Excerpted passage:
╔══

Problem with parameter

Hello,

I have been trying to make an application with cuda, and I kinda hit a brick wall at the moment. I am trying to make an array of ints of size 709 5129. Which it does on the host correctly. Then I use cudaMemcpy to get acces to that on the device, which returns with no error. But when I am debugging the array is not fully filled, however it was on the host fully filled. What am I missing. the file that I am talking about is kernel.cu and the array is ccopy on the following link:Magic-squares/kernel.cu at master · stefanberg96/Magic-squares · GitHub
Any suggestions are appreciated.

I think your claim is probably not correct (that the device array does not match the host array, at the beginning of the kernel). If you still want to maintain that, substitute your kernel with one that simply checks the array values (or prints them out, if you wish) and point out the discrepancy. Alternatively, before launching your kernel, copy the dev_c array back to another host array, (e.g. temp_c) and check value-by-value against ccopy. I did that, and of course there is no discrepancy.

Your kernel has numerous indexing problems (out-of-bounds memory accesses) which you will discover if you run your code with cuda-memcheck. I would start by eliminating those. You can use a method such as the one described here:

[url]cuda - Unspecified launch failure on Memcpy - Stack Overflow

to localize your out-of-bounds accesses to individual lines of device code, and then if necessary you can add selective printf statements to your kernel/device code to get more information.

Thanks for the quick response I will try it as soon as I can

╚══

Records supplied:
╔══

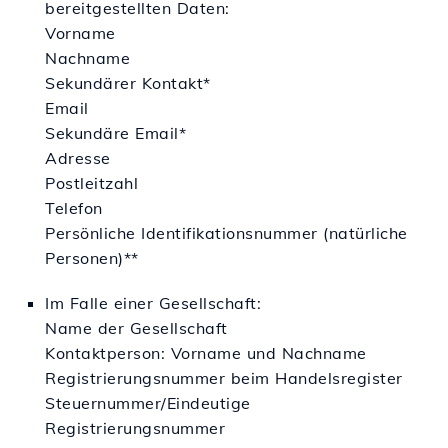
bereitgestellten Daten:
Vorname
Nachname
Sekundärer Kontakt*
Email
Sekundäre Email*
Adresse
Postleitzahl
Telefon
Persönliche Identifikationsnummer (natürliche
Personen)**
Im Falle einer Gesellschaft:
Name der Gesellschaft
Kontaktperson: Vorname und Nachname
Registrierungsnummer beim Handelsregister
Steuernummer/Eindeutige
Registrierungsnummer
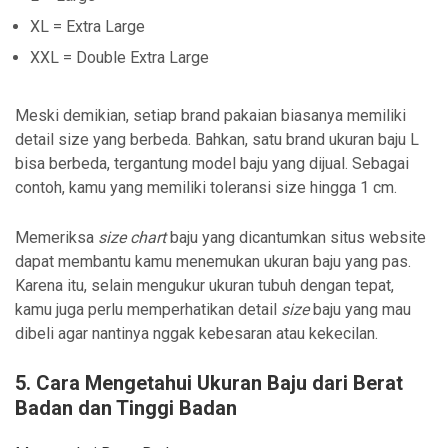
XL = Extra Large
XXL = Double Extra Large
Meski demikian, setiap brand pakaian biasanya memiliki
detail size yang berbeda. Bahkan, satu brand ukuran baju L
bisa berbeda, tergantung model baju yang dijual. Sebagai
contoh, kamu yang memiliki toleransi size hingga 1 cm.
Memeriksa
size chart
baju yang dicantumkan situs website
dapat membantu kamu menemukan ukuran baju yang pas.
Karena itu, selain mengukur ukuran tubuh dengan tepat,
kamu juga perlu memperhatikan detail
size
baju yang mau
dibeli agar nantinya nggak kebesaran atau kekecilan.
5. Cara Mengetahui Ukuran Baju dari Berat
Badan dan Tinggi Badan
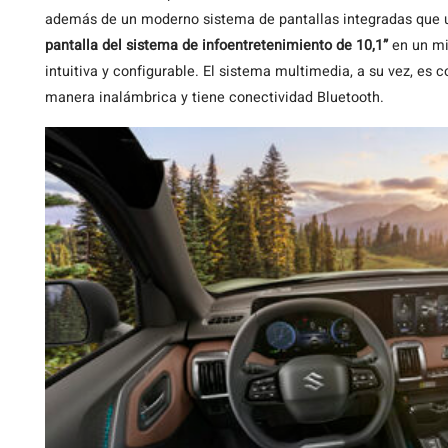
además de un moderno sistema de pantallas integradas que 
pantalla del sistema de infoentretenimiento de 10,1”
en un mi
intuitiva y configurable. El sistema multimedia, a su vez, es
manera inalámbrica y tiene conectividad Bluetooth.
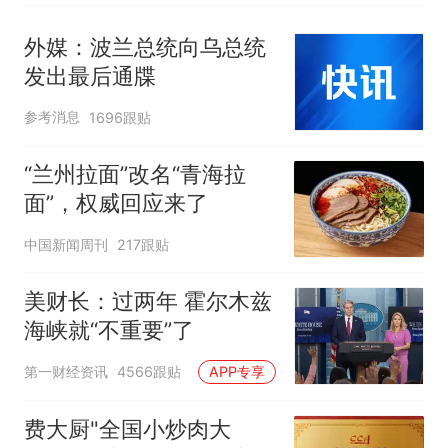
外媒：波兰总统向乌总统
发出最后通牒
参考消息
1696跟贴
“兰州拉面”改名“青海拉
面”，权威回应来了
中国新闻周刊
217跟贴
美财长：过两年 霍尔木兹
海峡就“不重要”了
第一财经资讯
4566跟贴
APP专享
费大厨"全国小炒肉大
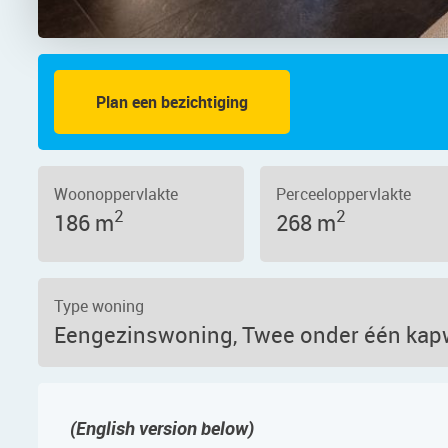
Plan een bezichtiging
 1567 KD – Foto 3
Woonoppervlakte
Perceeloppervlakte
2
2
186 m
268 m
Type woning
Eengezinswoning, Twee onder één ka
(English version below)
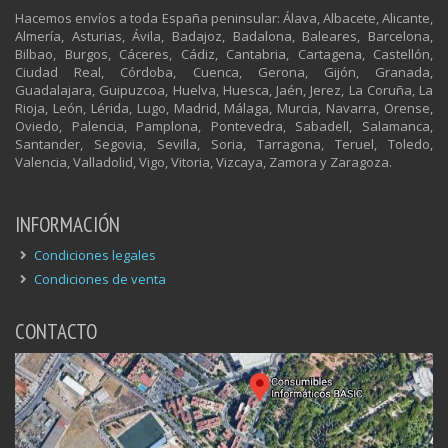
Hacemos envíos a toda España peninsular: Álava, Albacete, Alicante,
Almería, Asturias, Ávila, Badajoz, Badalona, Baleares, Barcelona,
Bilbao, Burgos, Cáceres, Cádiz, Cantabria, Cartagena, Castellón,
Ciudad Real, Córdoba, Cuenca, Gerona, Gijón, Granada,
Guadalajara, Guipuzcoa, Huelva, Huesca, Jaén, Jerez, La Coruña, La
Rioja, León, Lérida, Lugo, Madrid, Málaga, Murcia, Navarra, Orense,
Oviedo, Palencia, Pamplona, Pontevedra, Sabadell, Salamanca,
Santander, Segovia, Sevilla, Soria, Tarragona, Teruel, Toledo,
Valencia, Valladolid, Vigo, Vitoria, Vizcaya, Zamora y Zaragoza.
INFORMACIÓN
Condiciones legales
Condiciones de venta
CONTACTO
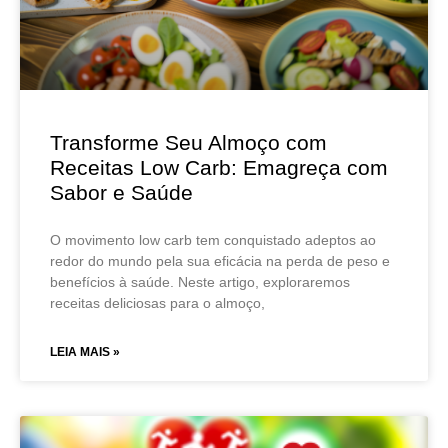
Transforme Seu Almoço com
Receitas Low Carb: Emagreça com
Sabor e Saúde
O movimento low carb tem conquistado adeptos ao
redor do mundo pela sua eficácia na perda de peso e
benefícios à saúde. Neste artigo, exploraremos
receitas deliciosas para o almoço,
LEIA MAIS »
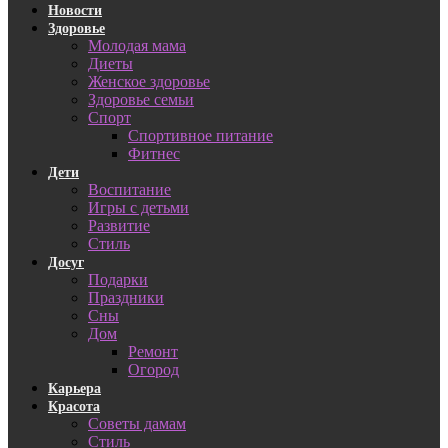
Новости
Здоровье
Молодая мама
Диеты
Женское здоровье
Здоровье семьи
Спорт
Спортивное питание
Фитнес
Дети
Воспитание
Игры с детьми
Развитие
Стиль
Досуг
Подарки
Праздники
Сны
Дом
Ремонт
Огород
Карьера
Красота
Советы дамам
Стиль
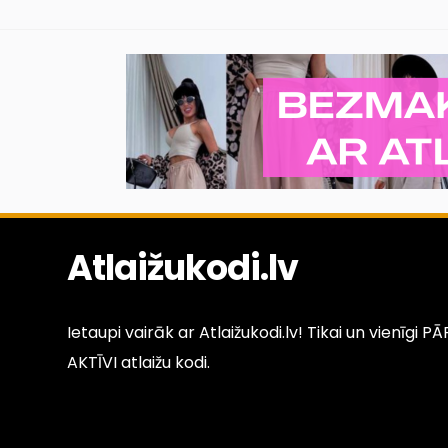
Atlaižukodi.lv
Ietaupi vairāk ar Atlaižukodi.lv! Tikai un vienīgi 
AKTĪVI atlaižu kodi.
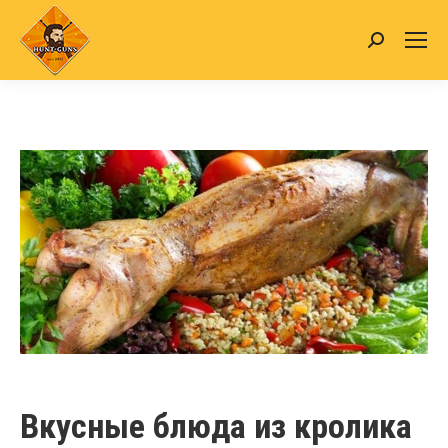
Search:
Вкусные блюда из кролика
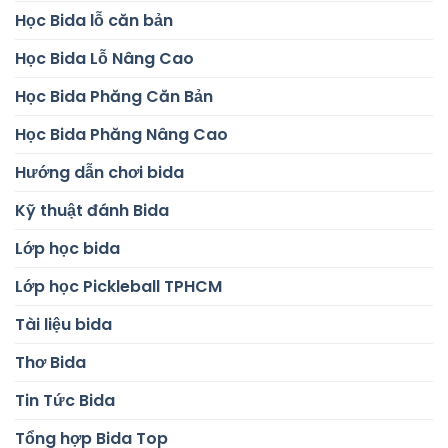
Học Bida lỗ căn bản
Học Bida Lỗ Nâng Cao
Học Bida Phăng Căn Bản
Học Bida Phăng Nâng Cao
Hướng dẫn chơi bida
Kỹ thuật đánh Bida
Lớp học bida
Lớp học Pickleball TPHCM
Tài liệu bida
Thơ Bida
Tin Tức Bida
Tổng hợp Bida Top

╚══

Problem set:
#1 Please copy word for word the part of the CUDA forum thread that opens with the words containing "Your kernel has" and closes with "get more information.".
#2 In the CUDA forum thread, what tool does the reply say will reveal the kernel's out-of-bounds memory accesses?

Answers in order:
#1
Your kernel has numerous indexing problems (out-of-bounds memory accesses) which you will discover if you run your code with cuda-memcheck. I would start by eliminating those. You can use a method such as the one described here:

[url]cuda - Unspecified launch failure on Memcpy - Stack Overflow

to localize your out-of-bounds accesses to individual lines of device code, and then if necessary you can add selective printf statements to your kernel/device code to get more information.

#2 cuda-memcheck